(Short-answer chart tasks)
============================================================

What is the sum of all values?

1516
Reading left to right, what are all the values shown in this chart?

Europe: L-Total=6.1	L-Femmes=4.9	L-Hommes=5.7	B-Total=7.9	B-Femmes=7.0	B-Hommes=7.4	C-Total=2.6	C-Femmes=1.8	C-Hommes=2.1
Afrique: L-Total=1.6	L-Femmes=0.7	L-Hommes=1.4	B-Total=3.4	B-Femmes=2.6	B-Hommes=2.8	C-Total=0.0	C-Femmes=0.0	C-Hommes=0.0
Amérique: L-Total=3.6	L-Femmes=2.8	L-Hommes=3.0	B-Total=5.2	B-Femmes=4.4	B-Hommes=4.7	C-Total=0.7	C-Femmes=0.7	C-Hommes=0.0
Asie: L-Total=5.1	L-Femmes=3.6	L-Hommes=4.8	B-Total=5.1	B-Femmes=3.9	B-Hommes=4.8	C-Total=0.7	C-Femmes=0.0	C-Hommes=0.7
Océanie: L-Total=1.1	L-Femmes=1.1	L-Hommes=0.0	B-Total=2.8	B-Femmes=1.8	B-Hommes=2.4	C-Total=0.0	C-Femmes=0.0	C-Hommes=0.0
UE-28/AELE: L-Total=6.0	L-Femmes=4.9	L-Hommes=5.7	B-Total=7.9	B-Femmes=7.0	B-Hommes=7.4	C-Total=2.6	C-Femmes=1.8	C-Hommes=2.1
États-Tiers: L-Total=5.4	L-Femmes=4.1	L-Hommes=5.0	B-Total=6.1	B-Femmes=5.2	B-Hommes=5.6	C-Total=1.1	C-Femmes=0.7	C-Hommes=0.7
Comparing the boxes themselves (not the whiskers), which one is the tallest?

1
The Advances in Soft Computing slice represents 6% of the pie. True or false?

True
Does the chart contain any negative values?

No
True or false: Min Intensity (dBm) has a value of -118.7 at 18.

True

============================================================

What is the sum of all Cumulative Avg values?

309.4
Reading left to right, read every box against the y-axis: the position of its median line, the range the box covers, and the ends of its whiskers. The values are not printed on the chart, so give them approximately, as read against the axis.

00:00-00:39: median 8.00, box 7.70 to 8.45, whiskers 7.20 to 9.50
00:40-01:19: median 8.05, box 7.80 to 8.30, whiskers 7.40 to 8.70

============================================================

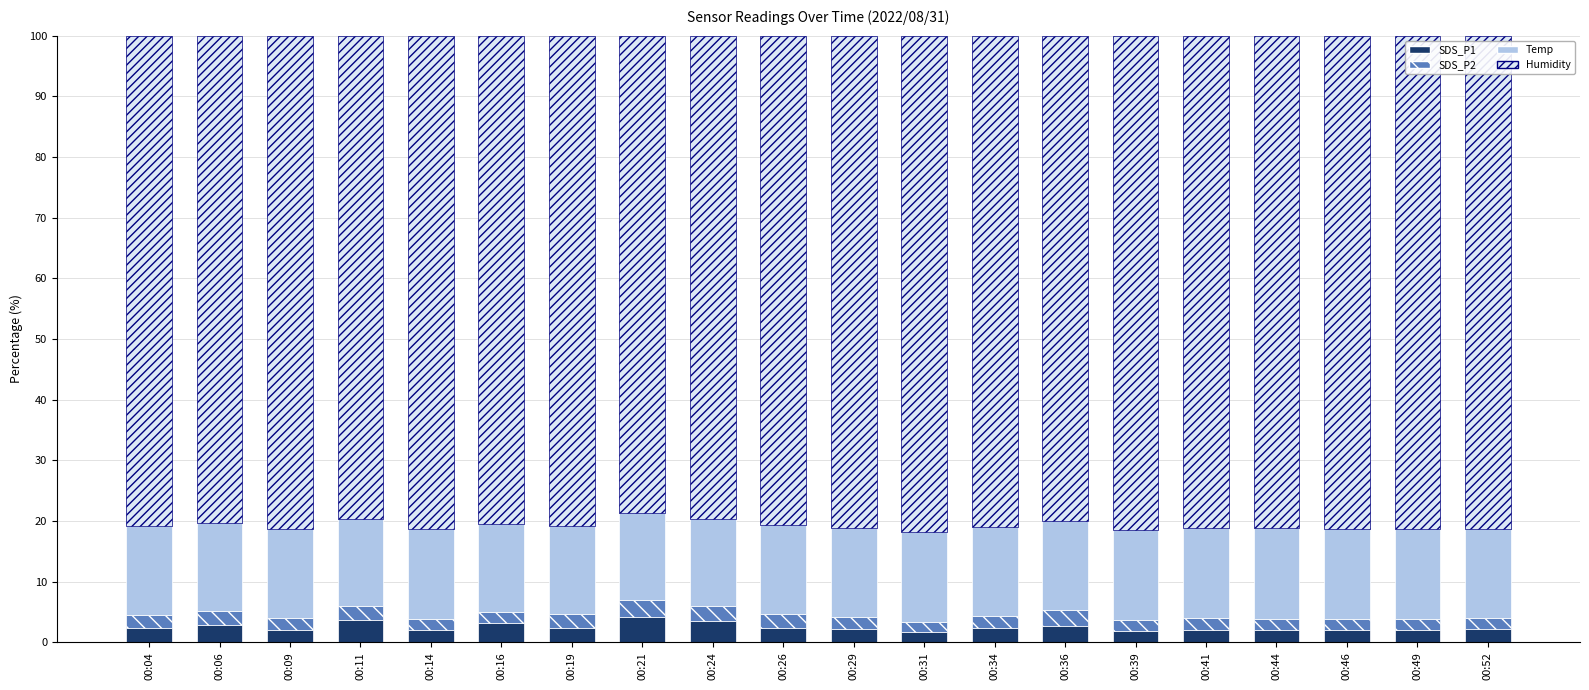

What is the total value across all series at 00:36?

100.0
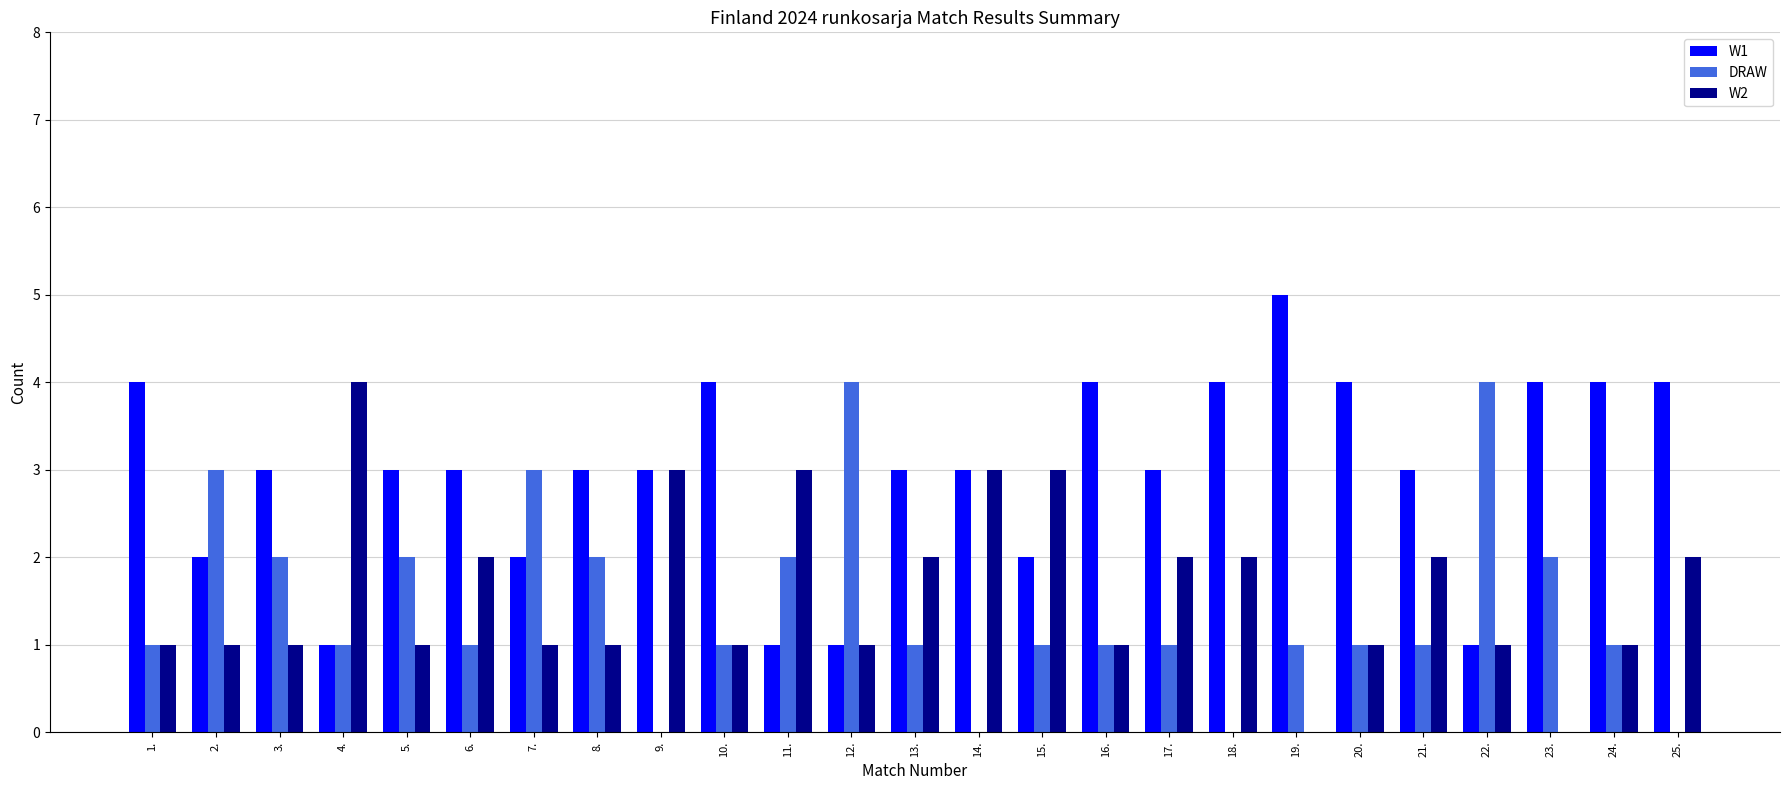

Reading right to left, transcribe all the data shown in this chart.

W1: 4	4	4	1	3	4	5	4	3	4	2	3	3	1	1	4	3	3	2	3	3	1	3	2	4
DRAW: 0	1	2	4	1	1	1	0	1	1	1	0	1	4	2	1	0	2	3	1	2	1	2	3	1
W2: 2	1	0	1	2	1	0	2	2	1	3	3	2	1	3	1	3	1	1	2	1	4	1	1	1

============================================================

=== What is expected ===
Count the lines in the listing above that contain the word "True", and give only the number.

=== Exercise response ===
4